В. - бывший писатель. Что-то печатал лет пятнадцать тому назад, чем-то даже «прошумел». Теперь пишет "для себя", т. е. ничего не пишет, делает только вид.
В минуты откровенности — признается: "Плюнул на литературу — жить красиво, вот главное".
Он странный человек. Писанье его бесталанное, но в нем самом "что-то есть". Огромный рост, нестриженая черная борода, разбойничьи глаза навыкате — и медовый монашеский говор. Он то сидит неделями в своей «квартире», обставленной разной рухлядью, считаемой им за старину, с утра до вечера роясь в книгах, то пропадает на месяцы, неизвестно куда.
— Где это вы были, В.?
Улыбочка. — Да вот, на Афон съездил…
— Зачем же вам было на Афон?
Та же улыбочка. — Так-с, надобность вышла. Ничего, славно съездил.
Только, досадно, в дороге кулек у меня украли и с драгоценными вещами: бутылкой зубровки старорежимной — вот бы вас угостил — и частицами святых мощей…
Через полгода — опять. — Где пропадали? — Да на Кавказе пришлось побывать, в монастыре одном…
Вот к этому эстету из семинаристов, с наружностью оперного разбойника, я решил пойти переночевать.
Дело было такое: я засиделся у знакомых на Петербургской стороне (а жил в самом конце Бассейной). Когда собрался уходить — оказывается, без четверти одиннадцать, и, если идти домой, обязательно попаду на обход и в участок, так как не только ночного пропуска, но и обыкновенной трудкнижки у меня нет. Ночевка в милиции — вещь неприятная, да и вопрос еще, как обернется наутро: могут отпустить, могут и отправить в Чека. Воскликнуть, как Мандельштам (кстати, смертельно милиции боявшийся):
— было бы неблагоразумно. У знакомых, где я засиделся, ночевать было негде. Я и вспомнил о В., жившем неподалеку.

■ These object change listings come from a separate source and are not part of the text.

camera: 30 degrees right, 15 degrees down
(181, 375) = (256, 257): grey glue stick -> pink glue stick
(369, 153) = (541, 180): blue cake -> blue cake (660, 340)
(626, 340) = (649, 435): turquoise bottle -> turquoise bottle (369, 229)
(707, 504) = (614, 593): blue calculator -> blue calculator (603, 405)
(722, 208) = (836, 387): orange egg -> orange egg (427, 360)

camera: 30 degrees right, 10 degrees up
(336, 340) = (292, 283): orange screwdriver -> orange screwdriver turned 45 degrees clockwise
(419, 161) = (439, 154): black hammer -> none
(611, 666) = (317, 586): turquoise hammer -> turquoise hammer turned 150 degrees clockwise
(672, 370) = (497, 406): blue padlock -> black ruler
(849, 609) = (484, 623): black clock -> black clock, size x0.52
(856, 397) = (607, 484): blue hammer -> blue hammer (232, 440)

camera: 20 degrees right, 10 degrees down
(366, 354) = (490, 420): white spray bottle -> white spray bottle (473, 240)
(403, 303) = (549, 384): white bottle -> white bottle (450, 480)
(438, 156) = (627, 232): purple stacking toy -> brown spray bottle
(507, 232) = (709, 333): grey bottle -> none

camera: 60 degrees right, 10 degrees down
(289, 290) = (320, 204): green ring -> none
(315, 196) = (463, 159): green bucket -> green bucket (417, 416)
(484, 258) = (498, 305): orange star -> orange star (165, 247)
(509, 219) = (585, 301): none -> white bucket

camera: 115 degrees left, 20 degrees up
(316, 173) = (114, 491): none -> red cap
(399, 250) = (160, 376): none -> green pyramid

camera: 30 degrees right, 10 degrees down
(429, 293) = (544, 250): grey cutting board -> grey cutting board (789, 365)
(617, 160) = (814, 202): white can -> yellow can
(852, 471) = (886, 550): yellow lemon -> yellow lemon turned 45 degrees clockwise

Тяжелого висячего замка на входной двери не было — значит, дома. Но на стук мой никто не ответил. Неужели ушел? Я постучал сильнее. Шаги и голос В.:
— Что ломишься в такую рань? Проваливай. До двенадцати все равно не пущу.
Решив, что это вряд ли ко мне относится, я постучал еще и назвал себя.
В. сейчас же открыл.
— Голубчик! Какими судьбами? Желаете согреться?
— Он пододвинул мне рюмку.
Сам В. уже, по-видимому, «согрелся» на сон грядущий. Ворот косоворотки расстегнут, лицо красное, в глазах маслянистый блеск. Впрочем, это было обычное его состояние — ни пьян, ни трезв. Вечное "навеселе".
Узнав о моем намерении переночевать, В. как-то засуетился.
— Да если вам неудобно, вы скажите, я уйду.
— Что вы, что вы, дорогой. Очень удобно, очень приятно. Только…
Он опять забегал глазами…
— Вам-то будет ли удобно?
— Обо мне не беспокойтесь.
— Конечно, конечно… Но будет ли вам?.. Крепко ли вы спите?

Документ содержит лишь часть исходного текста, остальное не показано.